Ordinarily, the launch of a Soyuz would be no big deal, but this one is special for two reasons.
It’s the first time an American has hitched a ride aboard the Russian rocket since the space shuttle program ended this summer. It’s also the first time the Soyuz rockets have carried human passengers since a failed mission in August. (Video source: NASA)
International Business Times tells us what happened.
“...an unmanned Progress supply vessel bound for the ISS crashed into Siberia shortly after take-off from Baikonur. The mishap caused Russia to delay launches to the ISS, and Soyuz rockets, the mainstay of the Russian space program for decades, were also temporarily grounded.”
The crew launching tonight will use the same rocket system as the August mission. But while that system successfully carried a supply capsule to the ISS just weeks ago, a writer for the New York Times says Russia’s recent space failures may point to underlying problems.
“Russia has had a rough year in its space endeavors. ... Earlier in August, the failure of an upper stage of a different Russian rocket put a communication satellite in a wrong orbit. And last week, a Russian probe that was supposed to explore a Martian moon got mired in low-Earth orbit after its engines failed to fire.”
There will be more than just astronauts riding on the rocket -- like the future of manned space travel. If something goes wrong, not only would three astronauts be lost, the station itself would be left crewless for the first time ever.
A writer for the Houston Chronicle says that makes the station much more vulnerable.
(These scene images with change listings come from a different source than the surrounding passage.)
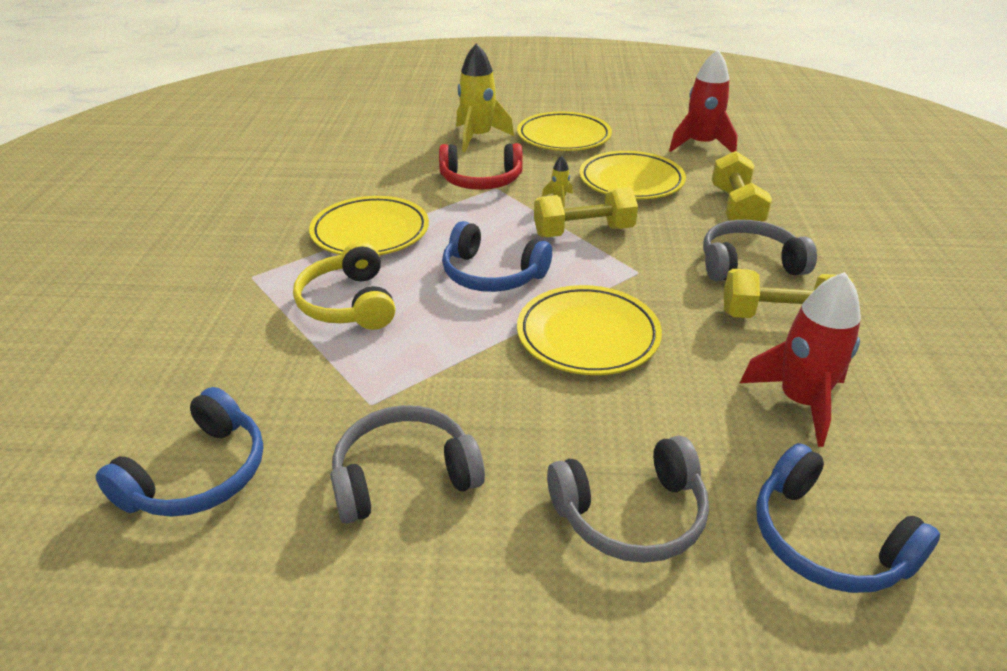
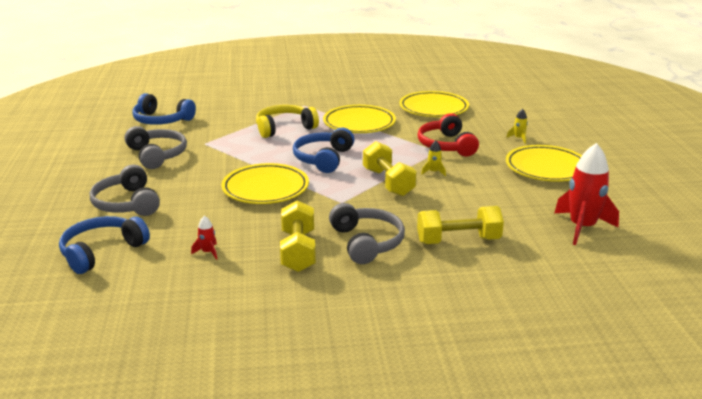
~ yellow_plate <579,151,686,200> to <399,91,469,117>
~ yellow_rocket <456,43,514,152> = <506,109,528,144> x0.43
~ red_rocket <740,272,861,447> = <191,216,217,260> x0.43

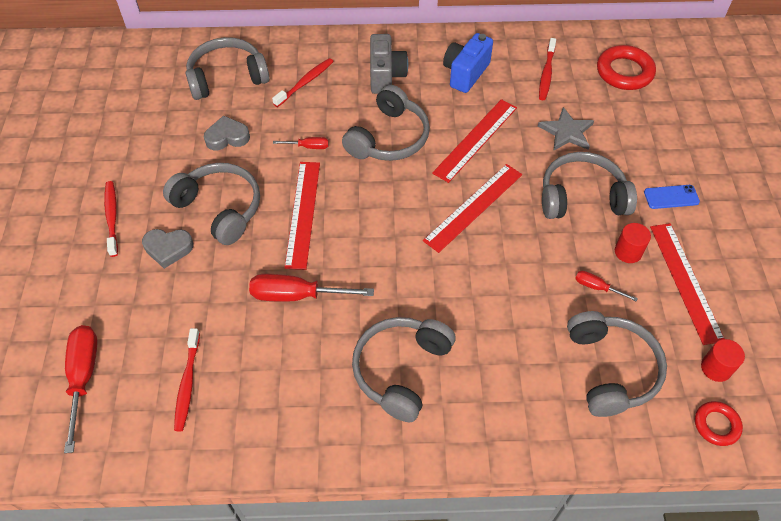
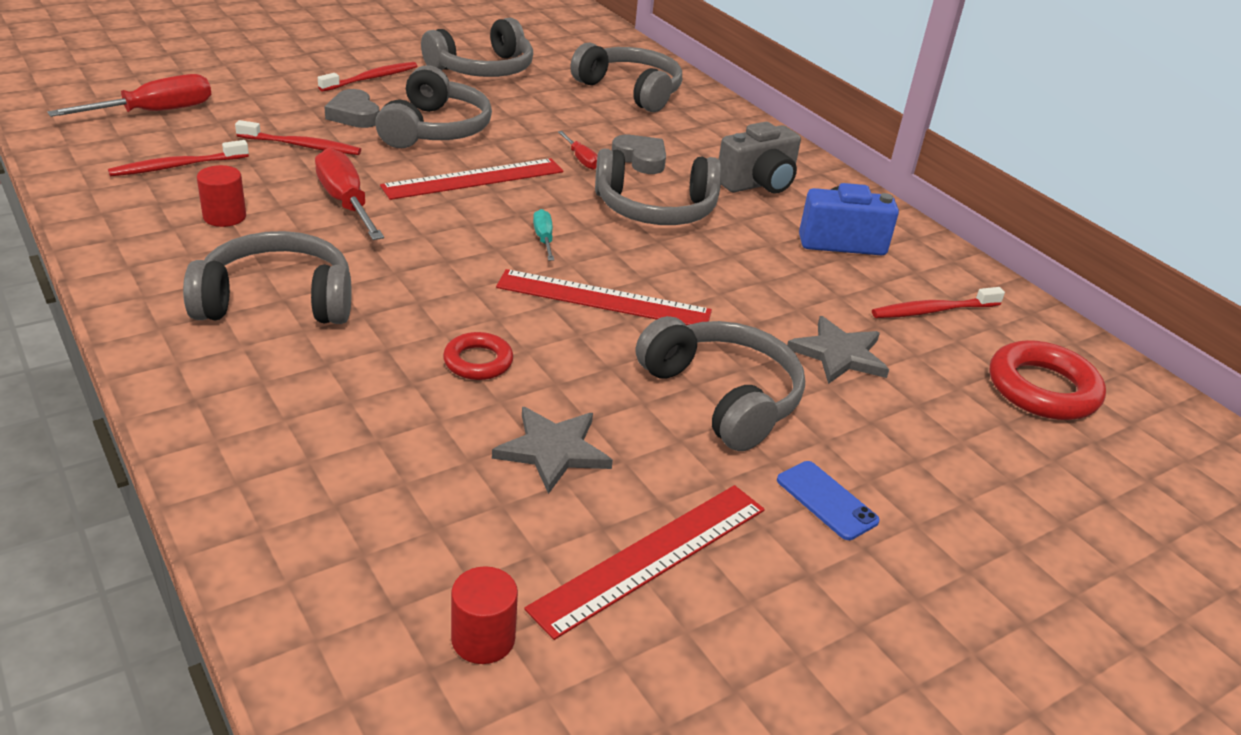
- red_ruler <432,99,517,183>
+ turquoise_screwdriver <533,209,554,261>
~ grey_heart <204,115,250,150> to <612,135,666,174>
~ red_toothbrush <272,58,334,107> to <235,120,361,155>
~ grey_headphones <567,311,667,417> to <421,17,533,77>
~ red_cylinder <615,223,651,263> to <197,165,246,227>
~ red_ring <695,401,743,446> to <443,332,513,380>
~ red_screwdriver <575,271,638,301> to grey_star <492,407,613,494>

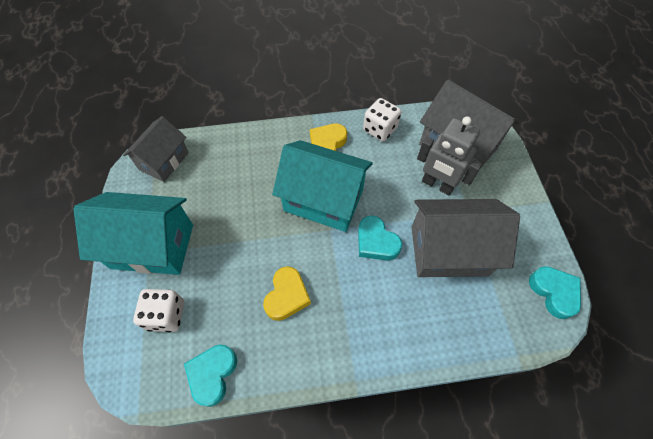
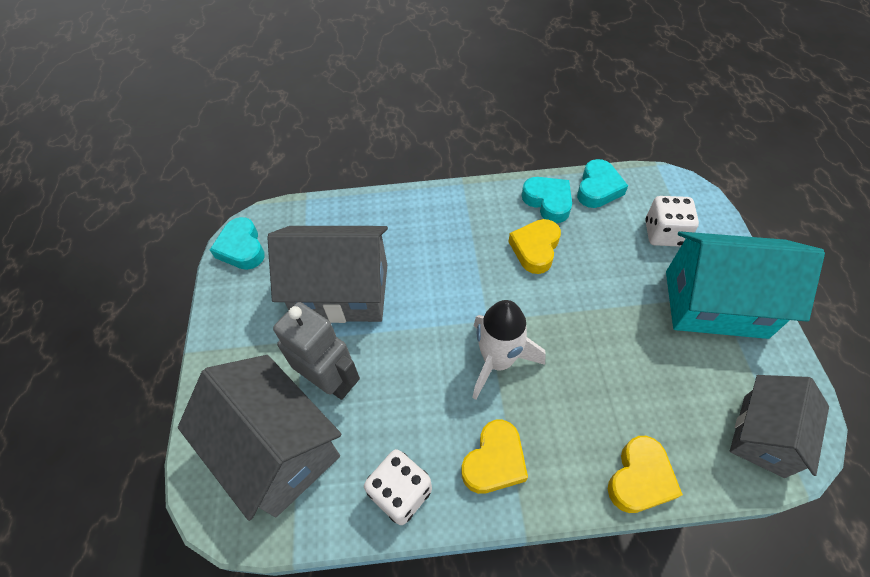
+ yellow_heart <608,436,683,513>
~ turquoise_heart <358,216,402,261> to <522,177,572,223>
~ turquoise_house <272,140,373,232> to white_rocket <472,300,545,400>

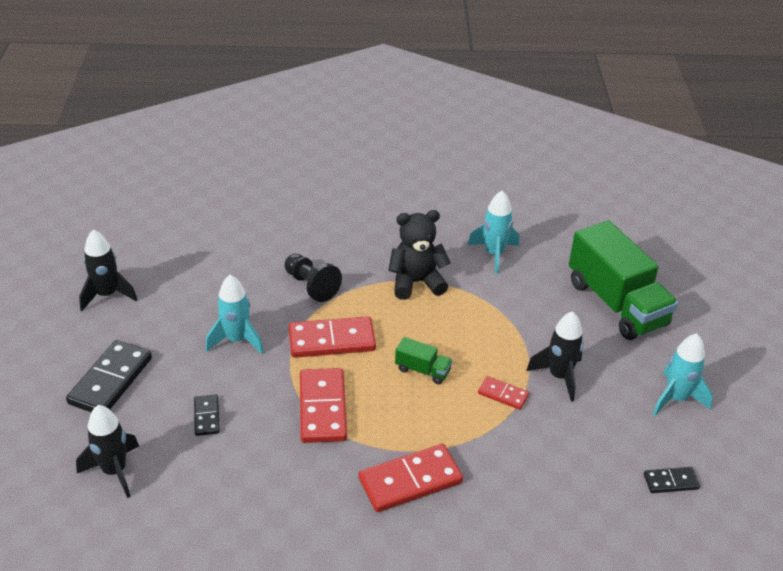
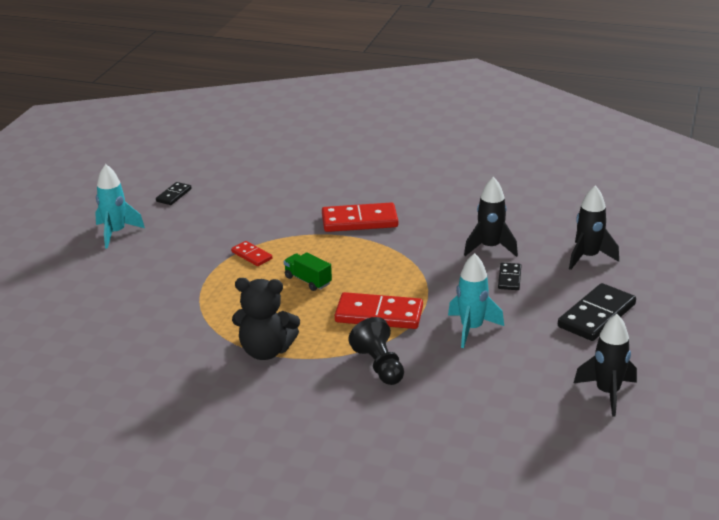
- red_domino <300,368,347,443>
- turquoise_rocket <468,191,519,274>
- green_truck <569,220,678,340>
~ black_rocket <526,311,584,402> to <464,177,518,257>
~ black_domino <644,467,700,493> = <156,182,192,205> 75 degrees counterclockwise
He outlines the worst case scenario.
“The most simple path is that before humans launch back to the station, it is lost. If this occurs what’s the private financial gain in SpaceX or Boeing building their rockets and space capsules? They just lost their biggest customer in NASA and the space station. At that point the future of NASA is bound up in the nebulous development of Orion spacecraft and the Space Launch System.”
If the launch goes well, the astronauts are expected to dock at the ISS on November 16.